Across the board, programs studied by the DOC reported apprentices that were less late and more productive than pre-trained colleagues, and who contributed to lower overtime rates and greater operational flexibility – meaning they were able to work “to the top of their license” across different areas of the business. Apprentices also tended to stay at their jobs longer, integrated better into their business’s culture, and showed greater leadership potential. At Blue Cross Blue Shield South Carolina (BCBSSC), 4% of apprentice graduates left the firm over the course of a year (against an industry average of 13%), and 22% of currently-employed grads had risen to leadership positions since program completion. At Dartmouth-Hitchcock, savings from overtime and attrition made possible by apprentices – along with increased productivity – were estimated to bring in an additional $31,800 per month in revenue. And MTU America, a subsidiary of Rolls-Royce Power Systems AG, felt its business and its apprenticeship mentors gained so much from the training program that it considered its costs of apprenticeship covered after two years – even if its apprentices moved on to work at other firms.

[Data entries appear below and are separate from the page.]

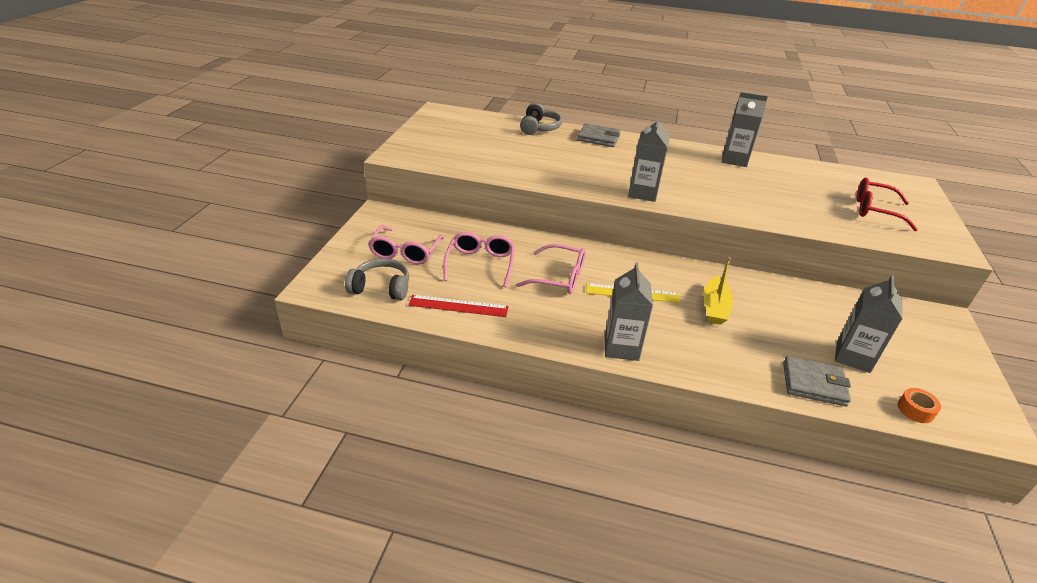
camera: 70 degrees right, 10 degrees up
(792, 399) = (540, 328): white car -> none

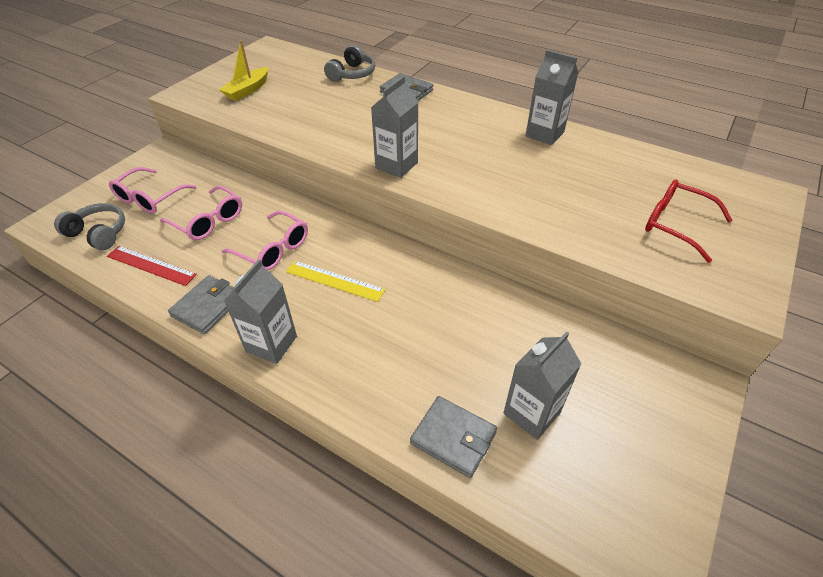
camera: 20 degrees right, 10 degrees up
(480, 264) = (209, 221): pink glasses -> pink glasses turned 105 degrees clockwise
(541, 329) = (208, 306): none -> grey wallet
(714, 307) = (412, 314): yellow boat -> yellow boat (247, 90)
(915, 410) = (557, 505): orange tape -> none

It takes time and money to build a solid apprenticeship program, but we hope that the rewards seen in the DOC’s report will bolster an apprenticeship renaissance that the American workforce needs now more than ever. BCBS has been around for 85 years; Siemens, for about 170. Businesses will have a surer road to similar long-term success if they invest in their workers, and as National Apprenticeship Week ends, we’re thrilled to see new evidence that shows just what a solid investment apprenticeship can be.